**Data provided:**
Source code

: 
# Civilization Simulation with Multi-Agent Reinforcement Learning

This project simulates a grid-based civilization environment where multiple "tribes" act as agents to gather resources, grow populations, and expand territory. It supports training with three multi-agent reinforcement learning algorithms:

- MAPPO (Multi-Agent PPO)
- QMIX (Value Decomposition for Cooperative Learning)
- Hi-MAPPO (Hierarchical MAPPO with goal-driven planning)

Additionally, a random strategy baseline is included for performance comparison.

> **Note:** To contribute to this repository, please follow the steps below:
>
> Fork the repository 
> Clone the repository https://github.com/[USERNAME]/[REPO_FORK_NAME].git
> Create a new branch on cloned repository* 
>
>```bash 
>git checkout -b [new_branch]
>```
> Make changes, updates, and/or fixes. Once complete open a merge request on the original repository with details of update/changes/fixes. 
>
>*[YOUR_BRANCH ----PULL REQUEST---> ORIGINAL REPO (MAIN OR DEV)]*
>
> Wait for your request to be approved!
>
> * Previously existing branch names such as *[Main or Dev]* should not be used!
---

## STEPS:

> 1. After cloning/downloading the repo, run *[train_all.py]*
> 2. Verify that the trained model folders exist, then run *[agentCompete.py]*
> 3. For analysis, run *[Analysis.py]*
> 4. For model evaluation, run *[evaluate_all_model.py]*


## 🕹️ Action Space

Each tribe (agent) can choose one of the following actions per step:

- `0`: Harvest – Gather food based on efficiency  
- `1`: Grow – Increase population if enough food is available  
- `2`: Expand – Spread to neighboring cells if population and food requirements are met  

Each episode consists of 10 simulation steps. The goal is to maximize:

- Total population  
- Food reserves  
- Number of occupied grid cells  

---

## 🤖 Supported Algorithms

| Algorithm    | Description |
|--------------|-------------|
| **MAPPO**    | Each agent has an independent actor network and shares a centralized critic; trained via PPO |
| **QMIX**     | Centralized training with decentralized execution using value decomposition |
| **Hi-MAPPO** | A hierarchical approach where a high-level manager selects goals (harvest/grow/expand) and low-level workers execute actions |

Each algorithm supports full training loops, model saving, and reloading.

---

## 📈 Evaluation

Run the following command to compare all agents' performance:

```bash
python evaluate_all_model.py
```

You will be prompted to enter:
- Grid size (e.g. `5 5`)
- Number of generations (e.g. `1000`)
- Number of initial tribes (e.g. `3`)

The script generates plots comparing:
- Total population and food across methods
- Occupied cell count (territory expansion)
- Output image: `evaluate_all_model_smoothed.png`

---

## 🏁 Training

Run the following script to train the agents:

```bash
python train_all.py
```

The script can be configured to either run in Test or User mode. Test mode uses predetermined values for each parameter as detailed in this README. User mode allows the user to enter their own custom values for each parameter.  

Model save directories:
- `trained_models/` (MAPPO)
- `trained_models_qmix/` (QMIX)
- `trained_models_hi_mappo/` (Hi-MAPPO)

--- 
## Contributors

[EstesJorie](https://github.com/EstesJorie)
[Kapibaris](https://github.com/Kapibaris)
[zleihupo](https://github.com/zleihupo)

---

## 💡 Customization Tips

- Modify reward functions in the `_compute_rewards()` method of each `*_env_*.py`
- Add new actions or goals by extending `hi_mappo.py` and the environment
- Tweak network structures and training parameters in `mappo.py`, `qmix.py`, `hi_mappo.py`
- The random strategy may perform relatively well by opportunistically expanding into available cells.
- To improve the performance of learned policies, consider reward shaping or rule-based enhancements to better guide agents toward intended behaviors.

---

**Action item:**
The lines from the one holding "- Tweak network" through the end of the listing above are to be written out exactly, both ends included, and no others.

**Response box:**
- Tweak network structures and training parameters in `mappo.py`, `qmix.py`, `hi_mappo.py`
- The random strategy may perform relatively well by opportunistically expanding into available cells.
- To improve the performance of learned policies, consider reward shaping or rule-based enhancements to better guide agents toward intended behaviors.

---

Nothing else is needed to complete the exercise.